Духу у них на все хватало. Любимым местом наших ребят и девчонок была мороженица, там было большущее окно на главную улицу, можно было сидеть и на народ глазеть. Это вот самое окно они два раза за один год вдребезги разнесли очередями, так на второй раз хозяин не выдержал и поставил на него стальные решетки. В другой раз от их пальбы загорелся газолиновый фонарь, и на том углу осталась только груда обугленных обломков. Следы пуль были даже в садике, где старики собирались за домино. Повсюду были следы пуль: на заборах, на окнах. Поваленный столб у дверей муниципальной школы напоминал нам о том дне, когда его снесла машина, набитая Монсальве, – они удирали после налета.

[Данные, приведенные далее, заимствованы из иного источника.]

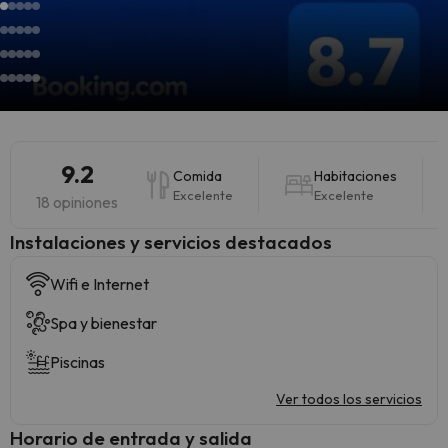
9.2
Comida
Habitaciones
Excelente
Excelente
18 opiniones
Instalaciones y servicios destacados
Wifi e Internet
Spa y bienestar
Piscinas
Ver todos los servicios
Horario de entrada y salida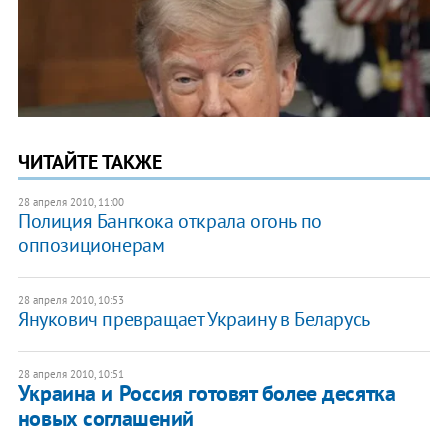
ЧИТАЙТЕ ТАКЖЕ
28 апреля 2010, 11:00
Полиция Бангкока открала огонь по
оппозиционерам
28 апреля 2010, 10:53
Янукович превращает Украину в Беларусь
28 апреля 2010, 10:51
Украина и Россия готовят более десятка
новых соглашений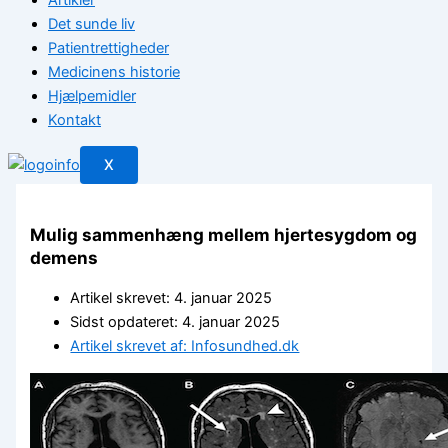
Det sunde liv
Patientrettigheder
Medicinens historie
Hjælpemidler
Kontakt
X
Mulig sammenhæng mellem hjertesygdom og
demens
Artikel skrevet: 4. januar 2025
Sidst opdateret: 4. januar 2025
Artikel skrevet af: Infosundhed.dk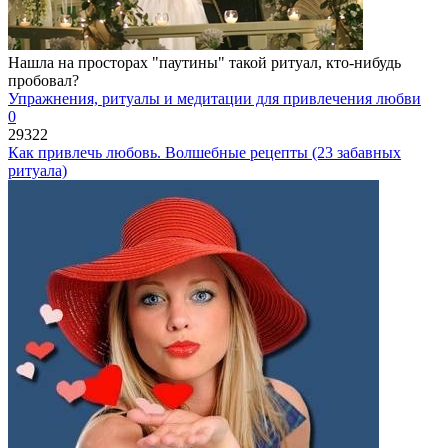
Нашла на просторах "паутины" такой ритуал, кто-нибудь
пробовал?
Упражнения, ритуалы и медитации для привлечения любви
0
29322
Как привлечь любовь. Волшебные рецепты (23 забавных
ритуала)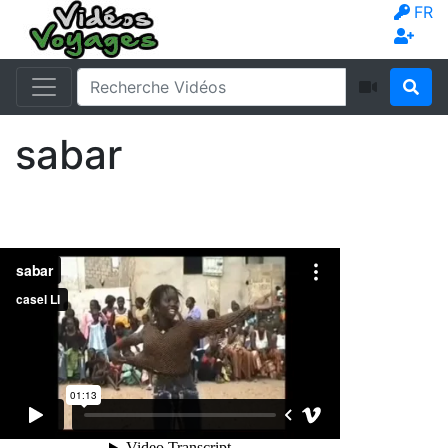
FR
sabar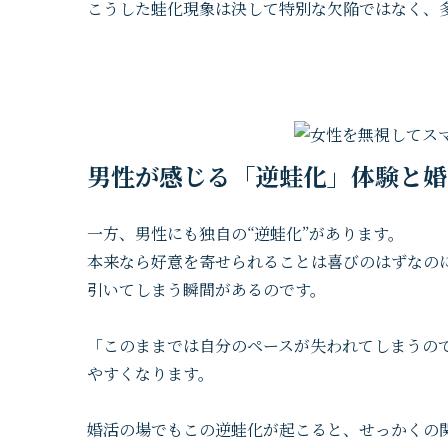
こうした蛙化現象は決して特別な欠陥ではなく、
男性が感じる「逆蛙化」体験と婚
一方、男性にも独自の“逆蛙化”があります。
本来なら好意を寄せられることは喜びのはずなの
引いてしまう瞬間があるのです。
「このままでは自分のペースが失われてしまうので
やすくなります。
婚活の場でもこの逆蛙化が起こると、せっかくの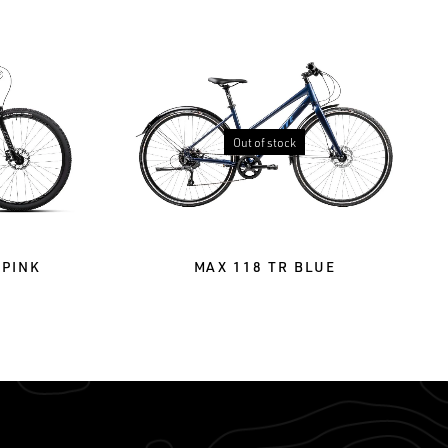
Out of stock
 PINK
MAX 118 TR BLUE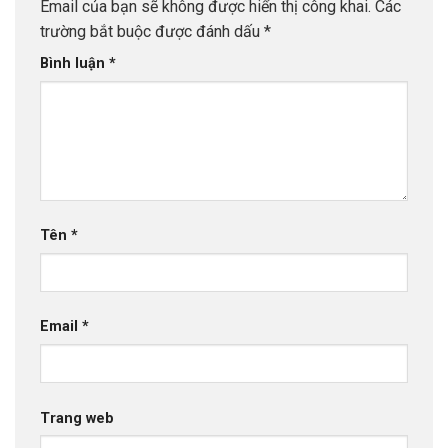
Email của bạn sẽ không được hiển thị công khai.
Các
trường bắt buộc được đánh dấu
*
Bình luận
*
Tên
*
Email
*
Trang web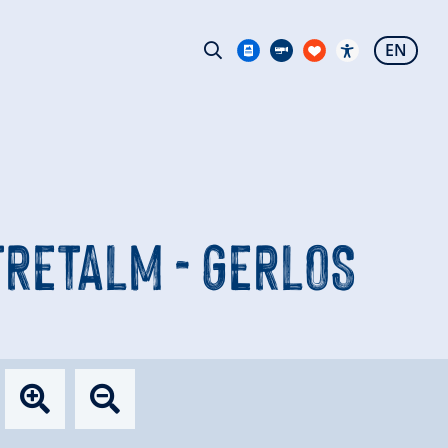
EN
TRETALM - GERLOS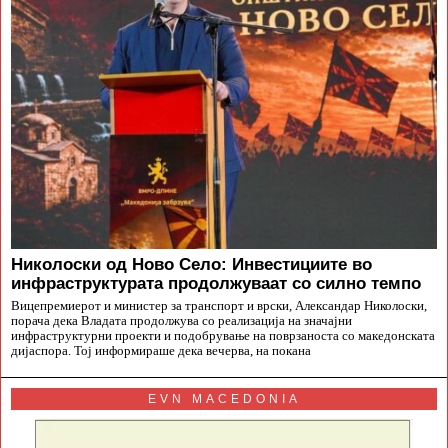
Николоски од Ново Село: Инвестициите во
инфраструктурата продолжуваат со силно темпо
Вицепремиерот и министер за транспорт и врски, Александар Николоски,
порача дека Владата продолжува со реализација на значајни
инфраструктурни проекти и подобрување на поврзаноста со македонската
дијаспора. Тој информираше дека вечерва, на покана
EVN MACEDONIA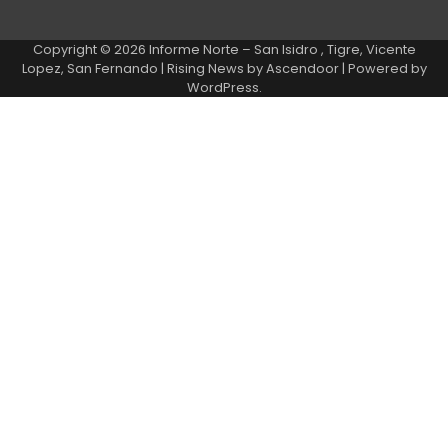
Copyright © 2026
Informe Norte – San Isidro , Tigre, Vicente
Lopez, San Fernando
| Rising News by
Ascendoor
| Powered by
WordPress
.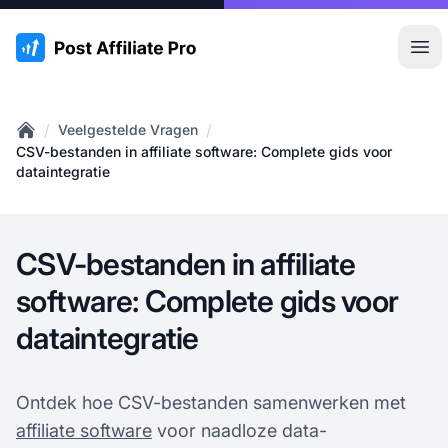
:site.title
Hoo
/
/
Veelgestelde Vragen
Home
CSV-bestanden in affiliate software: Complete gids voor
dataintegratie
CSV-bestanden in affiliate
software: Complete gids voor
dataintegratie
Ontdek hoe CSV-bestanden samenwerken met
affiliate software
voor naadloze data-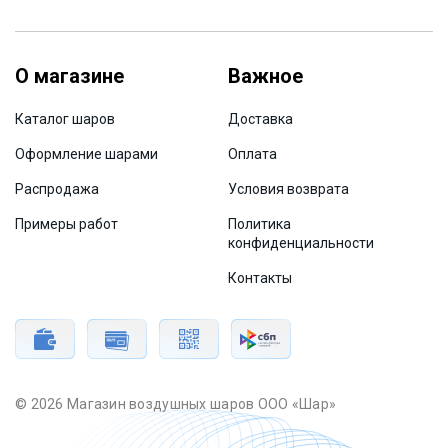
О магазине
Важное
Каталог шаров
Доставка
Оформление шарами
Оплата
Распродажа
Условия возврата
Примеры работ
Политика
конфиденциальности
Контакты
© 2026 Магазин воздушных шаров ООО «Шар»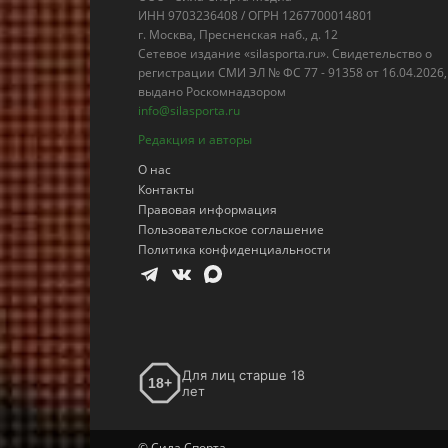
ИНН 9703236408 / ОГРН 1267700014801
г. Москва, Пресненская наб., д. 12
Сетевое издание «silasporta.ru». Свидетельство о
регистрации СМИ ЭЛ № ФС 77 - 91358 от 16.04.2026,
выдано Роскомнадзором
info@silasporta.ru
Редакция и авторы
О нас
Контакты
Правовая информация
Пользовательское соглашение
Политика конфиденциальности
Для лиц старше 18
18+
лет
© Сила Спорта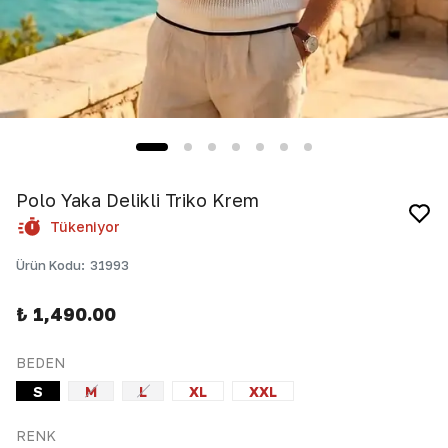
Polo Yaka Delikli Triko Krem
Tükeniyor
Ürün Kodu
:
31993
₺ 1,490.00
BEDEN
S
M
L
XL
XXL
RENK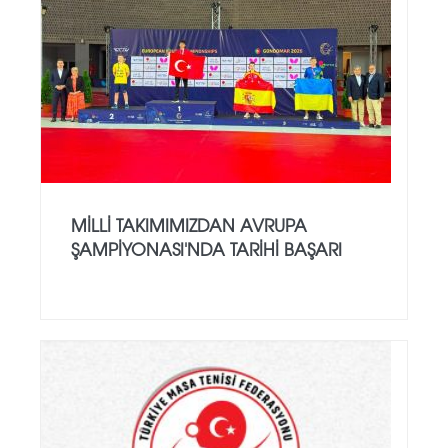
MILLI TAKIMIMIZDAN AVRUPA
ŞAMPIYONASI'NDA TARIHI BAŞARI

Много урона за долгие годы причинила эта распря. Не осталось ни одного дома без собственной кровавой истории. У нас так часто вспыхивали перестрелки, что мы сами, уроженцы этого квартала, вынужденные поневоле здесь и расти, прозвали его Зажигалкой. И в других кварталах его так звали.
Рассказывать посетителям различные эпизоды этой войны было любимым развлечением мальчишек. Как во всяком деле, здесь были свои мастера – те, чьи рассказы были самыми красочными и подробными, и те, чья память была острей, чем у прочих, и те, кто наилучшим образом изображал звук автоматной очереди и визг шин. Или же мог показать, словно в замедленной съемке, как в тело входит пуля за пулей или как дерутся ногами, или на ножах.